ハリケーンや大雨など、天災が街を襲うと、交通機関が麻痺します。車やバスは役に立たず、孤立した被災者たちは、ヘリの助けを待たなければなりません。こういった現状をドローンによって改善しようという試みがアメリカで始まっています。
2013年にミシシッピ州を襲った大型のハリケーンは、時速170マイルの強風で建物や車をなぎ倒し、周辺地域は一瞬にして瓦礫の山となってしまいました。この状態では、救急車が救助に向かうことはできません。特に農村部に位置する被災地は救助が大幅に遅れてしまいます。
医師であるサバーラオ氏は自身が災害を経験したこともあり、ドローンを使った応急処置を発案しました。このプロジェクトチームの用いるドローンは「HiRO」という名前が付けられています。これはHealth Integrated Rescue Operationsの頭文字をとったものです。
使用されるドローンはDJI S1000で、このドローンは一眼レフカメラなど比較的重いものも運搬できる高機能ドローンです。すべてのHiROドローンは医療機器運搬用に改造されており、災害時には最大で100人を治療する事ができます。

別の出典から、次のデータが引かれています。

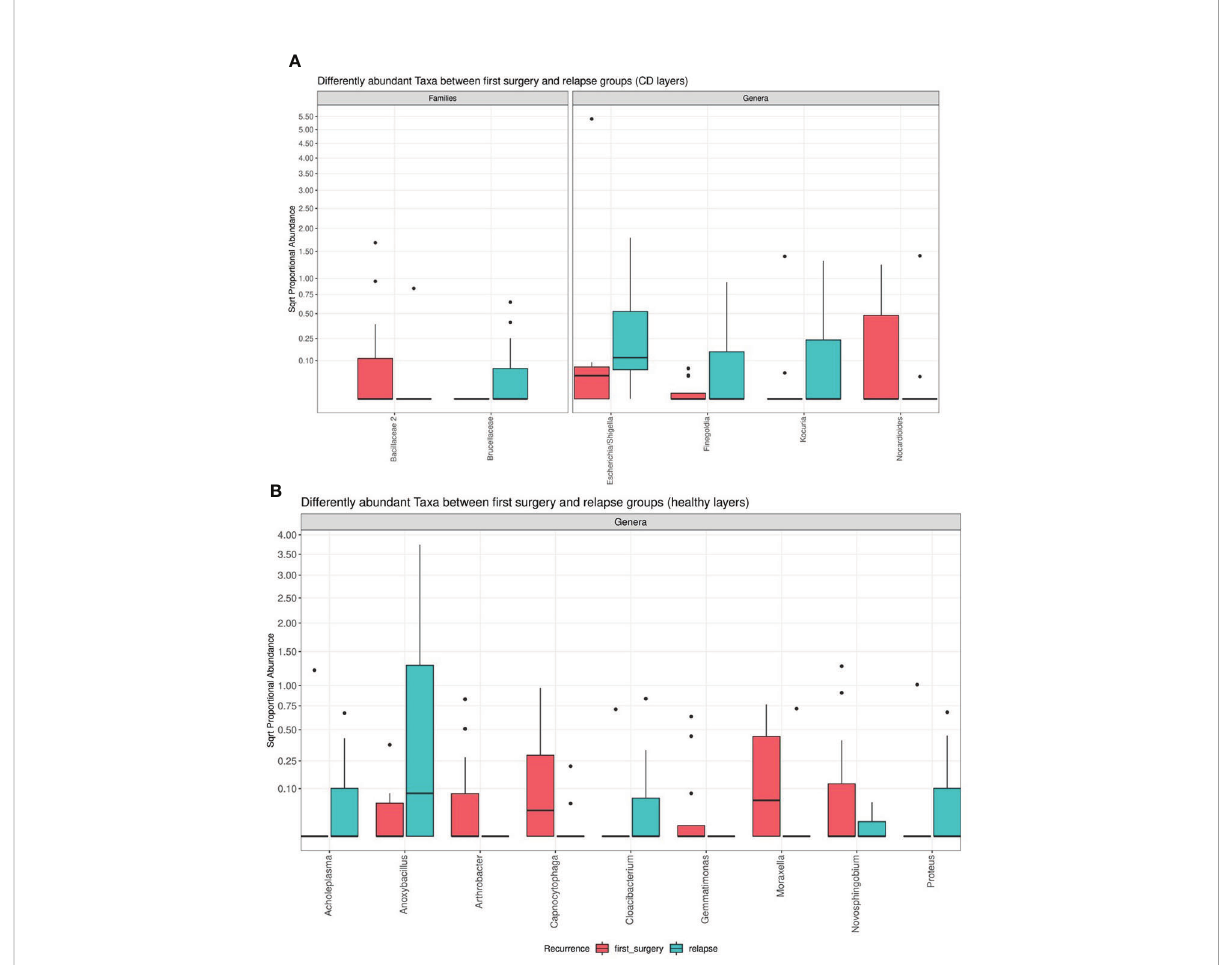
FIGURE 6 Box plot showing the results of taxa differential abundance analysis between the fi rst surgery and relapse patients, respectively, in CD (A) and healthy tissues (B) . The y – axis has been scaled to improve the readability of values. All results have an adjusted p – value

HiROが運ぶオレンジ色のハードケースには応急処置用の薬や医療器具が収納されており、災害時には救援部隊の指導で、車で向かえない場所へ向かいます。ただ、ここまでだと医療器具を運ぶドローンで終わってしまうのですが、HiROがすごいのはここからです。医師のリモートコントロールにより、患者に必要な薬品や治療器具が入ったケースのフタが開くのです。
さらに、HiROにはカメラが付いており、遠隔で医師とコミュニケーションをとることができます。また、Windows環境下で動作する「Microsoft HoloLens」というウェアラブルデバイスが付属しており、現場にいる人にスムーズに意思伝達をすることができます。HiROが実際にどのように動作するのかを再現した動画を観ると、よくわかります。
動画の後半にあるように、突然異常な反応が出た患者に対して、ドローンは、現場にいる他の人が応急処置をとることができるように助けることもできます。HiROが救急隊員などと連携を取ることによって、さらに効率的に被災者をサポートすることができるのです。
災害の場合、農村部は都市部に比べて、救急車の到着に2倍の時間がかかるといわれています。ドローンが先に被災地に向かい、心肺蘇生や止血などの応急処置をサポートするだけでも、患者の生存率は大幅に上がります。
連邦航空局 FAAは「BVLoS(有視界外飛行)」、つまり視界範囲を超えてドローンを操作することを公式に認めていないため、HiROが現実に被災者を助けるには、さらなる法整備が必要になります。幸いにもFAAはこのプロジェクトに対して積極的であるため、2018年中には難しいとはいえ、近い将来には実現する見込みです。